- **Document section**:

MIDDLESEX, ONT. -- London, Ont.-based Jesse's Journey is granting $1.7 million to four research projects on Duchenne muscular dystrophy.

It is the largest annual amount in the organization's 26-year history, and will go toward research into the most common fatal genetic disease diagnosed in childhood.

Duchenne muscular dystrophy is a progressive, neuromuscular disorder that affects about one in 5,000 boys in Canada.

"Jesse's Journey is a partnership of scientists and families who help fund the research that fundamentally reshapes how boys and men live with Duchenne," said Jesse's Journey Executive Director Perry Esler in a statement.

"We know research is the only way to defeat Duchenne, and we will continue to invest in the most promising science toward prevention, improved treatments, and ultimately a cure.”

One project, led by Dr. Ronald Cohn at The Hospital for Sick Children in Toronto, is using a genome-editing technique that imitates Duchenne in mice.

For the first time in a living animal, they then used CRISPR-Cas9 technology to restore functionality to the disease-causing gene.

Now the researchers hope to test older mice to see if they can not only prevent the development of Duchenne symptoms but also reverse existing symptoms.

"Precision medicine solutions, such as genome editing, have emerged as a beacon of hope for patients with rare genetic disorders such as Duchenne. While this research is charging ahead in some areas, it has been hampered for patients with duplication mutations," said Cohn in a statement. "Our research seeks to open up treatment avenues that we previously weren't able to explore for these patients."

- **Problems to solve**:
a) Decide whether each statement agrees with the article on Jesse's Journey's Duchenne research grants. Answer yes or no for each, and quote the words from the article that settle it.
(i) The $1.7 million is being divided among four research projects.
(ii) Duchenne muscular dystrophy affects about one in 5,000 girls in Canada.
(iii) Cohn's team has already reversed existing symptoms in older mice.
b) Answer these questions using the article on Jesse's Journey's Duchenne research grants.
(i) How long a history does the organization have?
(ii) Who is the executive director of Jesse's Journey?
(iii) At which institution is Dr. Ronald Cohn's project based?

[Saved data entries]
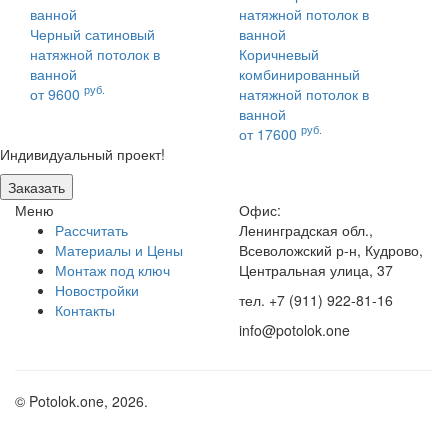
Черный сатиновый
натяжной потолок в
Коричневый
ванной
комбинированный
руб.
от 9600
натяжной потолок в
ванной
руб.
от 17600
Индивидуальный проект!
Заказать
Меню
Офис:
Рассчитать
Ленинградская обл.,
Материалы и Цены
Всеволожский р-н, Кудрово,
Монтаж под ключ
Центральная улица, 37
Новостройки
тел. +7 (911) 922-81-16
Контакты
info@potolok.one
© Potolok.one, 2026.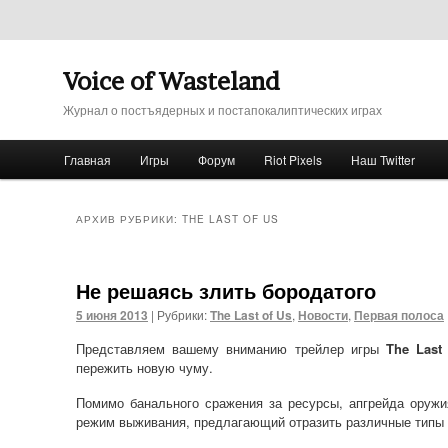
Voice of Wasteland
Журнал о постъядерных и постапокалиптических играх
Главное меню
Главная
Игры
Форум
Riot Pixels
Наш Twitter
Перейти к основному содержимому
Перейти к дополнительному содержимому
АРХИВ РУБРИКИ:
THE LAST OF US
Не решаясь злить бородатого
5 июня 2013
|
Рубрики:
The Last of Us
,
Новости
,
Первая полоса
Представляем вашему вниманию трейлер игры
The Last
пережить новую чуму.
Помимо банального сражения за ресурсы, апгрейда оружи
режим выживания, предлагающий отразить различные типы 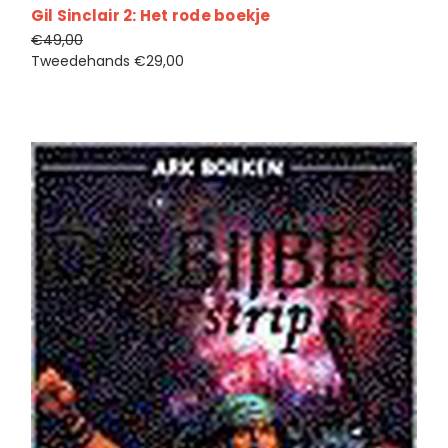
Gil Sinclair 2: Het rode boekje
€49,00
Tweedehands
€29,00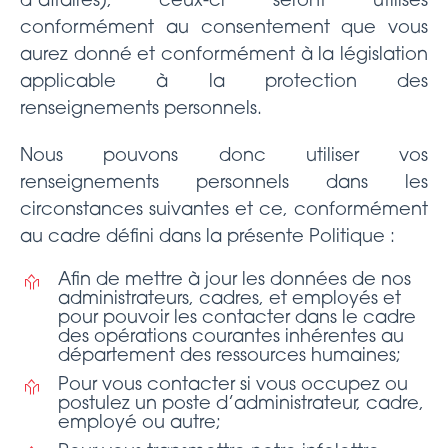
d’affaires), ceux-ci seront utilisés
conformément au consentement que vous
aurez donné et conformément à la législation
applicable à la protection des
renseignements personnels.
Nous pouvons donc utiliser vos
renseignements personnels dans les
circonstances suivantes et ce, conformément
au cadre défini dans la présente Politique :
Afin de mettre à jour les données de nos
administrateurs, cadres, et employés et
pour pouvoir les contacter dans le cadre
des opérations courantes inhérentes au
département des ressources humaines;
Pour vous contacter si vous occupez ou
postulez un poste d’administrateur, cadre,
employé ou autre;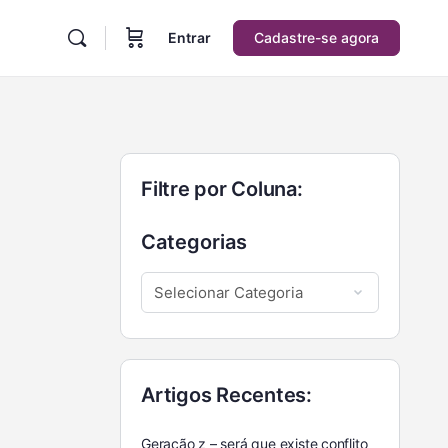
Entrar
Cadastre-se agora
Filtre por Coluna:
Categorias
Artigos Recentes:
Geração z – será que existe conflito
--
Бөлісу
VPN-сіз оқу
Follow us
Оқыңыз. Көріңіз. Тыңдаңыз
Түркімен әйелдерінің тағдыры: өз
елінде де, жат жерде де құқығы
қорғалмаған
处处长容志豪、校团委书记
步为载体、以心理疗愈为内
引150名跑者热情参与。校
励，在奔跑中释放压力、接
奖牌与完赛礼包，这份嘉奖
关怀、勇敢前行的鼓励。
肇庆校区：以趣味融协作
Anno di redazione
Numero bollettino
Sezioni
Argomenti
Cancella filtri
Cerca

- **Results for the exercise**:
a)
(i) Yes: "granting $1.7 million to four research projects on Duchenne muscular dystrophy"
(ii) No: "affects about one in 5,000 boys in Canada"
(iii) No: "Now the researchers hope to test older mice to see if they can not only prevent the development of Duchenne symptoms but also reverse existing symptoms."

b)
(i) 26 years
(ii) Perry Esler
(iii) The Hospital for Sick Children in Toronto